Saved entries
--

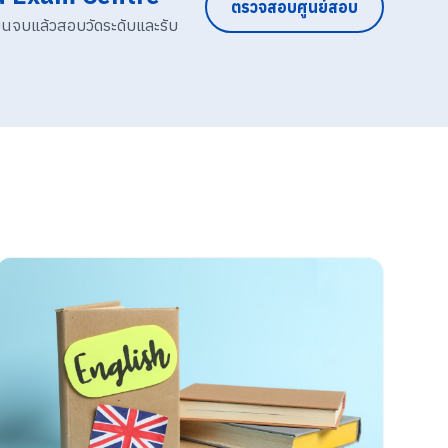
ตรวจสอบศูนย์สอบ
ียนจบแล้วสอบวัดระดับและรับ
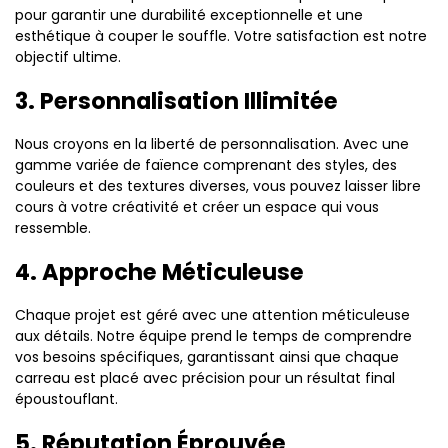
pour garantir une durabilité exceptionnelle et une
esthétique à couper le souffle. Votre satisfaction est notre
objectif ultime.
3. Personnalisation Illimitée
Nous croyons en la liberté de personnalisation. Avec une
gamme variée de faïence comprenant des styles, des
couleurs et des textures diverses, vous pouvez laisser libre
cours à votre créativité et créer un espace qui vous
ressemble.
4. Approche Méticuleuse
Chaque projet est géré avec une attention méticuleuse
aux détails. Notre équipe prend le temps de comprendre
vos besoins spécifiques, garantissant ainsi que chaque
carreau est placé avec précision pour un résultat final
époustouflant.
5. Réputation Éprouvée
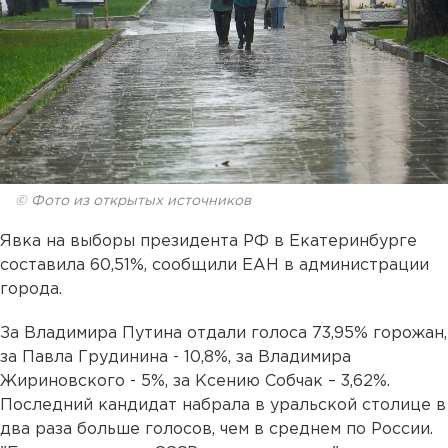
© Фото из открытых источников
Явка на выборы президента РФ в Екатеринбурге
составила 60,51%, сообщили ЕАН в администрации
города.
За Владимира Путина отдали голоса 73,95% горожан,
за Павла Грудинина - 10,8%, за Владимира
Жириновского - 5%, за Ксению Собчак – 3,62%.
Последний кандидат набрала в уральской столице в
два раза больше голосов, чем в среднем по России.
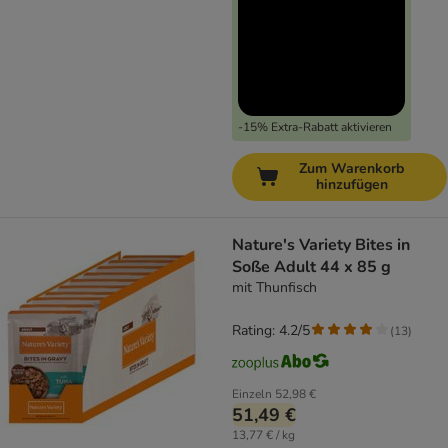
-15% Extra-Rabatt aktivieren
Zum Warenkorb
hinzufügen
Nature's Variety Bites in
Soße Adult 44 x 85 g
mit Thunfisch
Rating: 4.2/5
(
13
)
Einzeln
52,98 €
51,49 €
13,77 € / kg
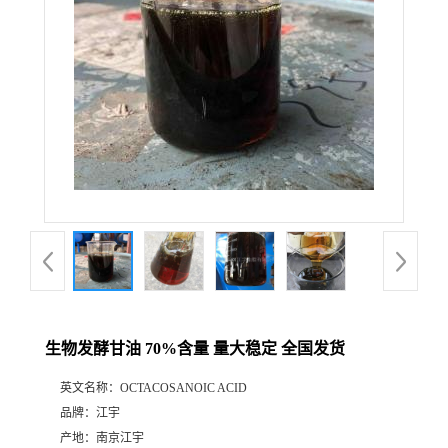
生物发酵甘油 70%含量 量大稳定 全国发货
英文名称：
OCTACOSANOIC ACID
品牌：
江宇
产地：
南京江宇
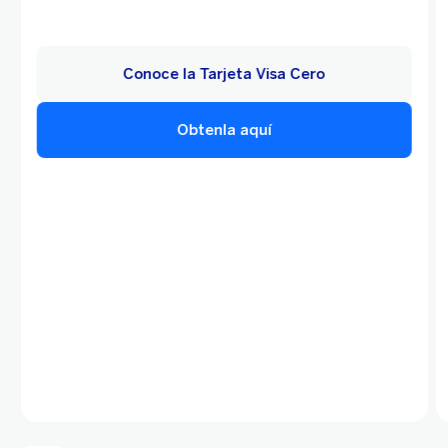
Conoce la Tarjeta Visa Cero
Obtenla aquí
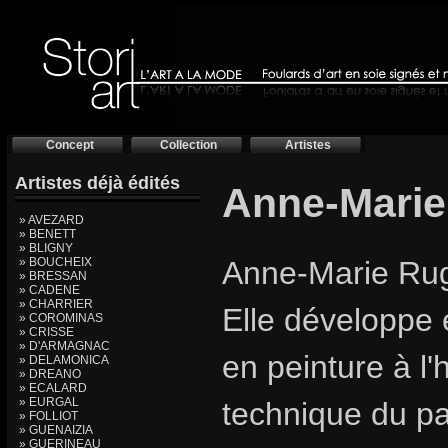
Concept
Collection
Artistes
Artistes déjà édités
Anne-Mari
» AVEZARD
» BENETT
» BLIGNY
» BOUCHEIX
Anne-Marie Rugg
» BRESSAN
» CADENE
» CHARRIER
Elle développe 
» COROMINAS
» CRISSE
» D'ARMAGNAC
en peinture à l'h
» DELAMONICA
» DREANO
» ECALARD
» EURGAL
technique du pa
» FOLLIOT
» GUENAIZIA
» GUERINEAU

--

*Task to complete*: Could you repeat all of the entries exactly, without the pictures?

*Result*:
ตรวจสอบศูนย์สอบ
ียนจบแล้วสอบวัดระดับและรับ
pour garantir une durabilité exceptionnelle et une
esthétique à couper le souffle. Votre satisfaction est notre
objectif ultime.
3. Personnalisation Illimitée
Nous croyons en la liberté de personnalisation. Avec une
gamme variée de faïence comprenant des styles, des
couleurs et des textures diverses, vous pouvez laisser libre
cours à votre créativité et créer un espace qui vous
ressemble.
4. Approche Méticuleuse
Chaque projet est géré avec une attention méticuleuse
aux détails. Notre équipe prend le temps de comprendre
vos besoins spécifiques, garantissant ainsi que chaque
carreau est placé avec précision pour un résultat final
époustouflant.
5. Réputation Éprouvée
© Фото из открытых источников
Явка на выборы президента РФ в Екатеринбурге
составила 60,51%, сообщили ЕАН в администрации
города.
За Владимира Путина отдали голоса 73,95% горожан,
за Павла Грудинина - 10,8%, за Владимира
Жириновского - 5%, за Ксению Собчак – 3,62%.
Последний кандидат набрала в уральской столице в
два раза больше голосов, чем в среднем по России.
-15% Extra-Rabatt aktivieren
Zum Warenkorb
hinzufügen
Nature's Variety Bites in
Soße Adult 44 x 85 g
mit Thunfisch
Rating: 4.2/5
(
13
)
Einzeln
52,98 €
51,49 €
13,77 € / kg
生物发酵甘油 70%含量 量大稳定 全国发货
英文名称：
OCTACOSANOIC ACID
品牌：
江宇
产地：
南京江宇
Conoce la Tarjeta Visa Cero
Obtenla aquí
Concept
Collection
Artistes
Artistes déjà édités
Anne-Mari
» AVEZARD
» BENETT
» BLIGNY
» BOUCHEIX
Anne-Marie Rugg
» BRESSAN
» CADENE
» CHARRIER
Elle développe 
» COROMINAS
» CRISSE
» D'ARMAGNAC
en peinture à l'h
» DELAMONICA
» DREANO
» ECALARD
» EURGAL
technique du pa
» FOLLIOT
» GUENAIZIA
» GUERINEAU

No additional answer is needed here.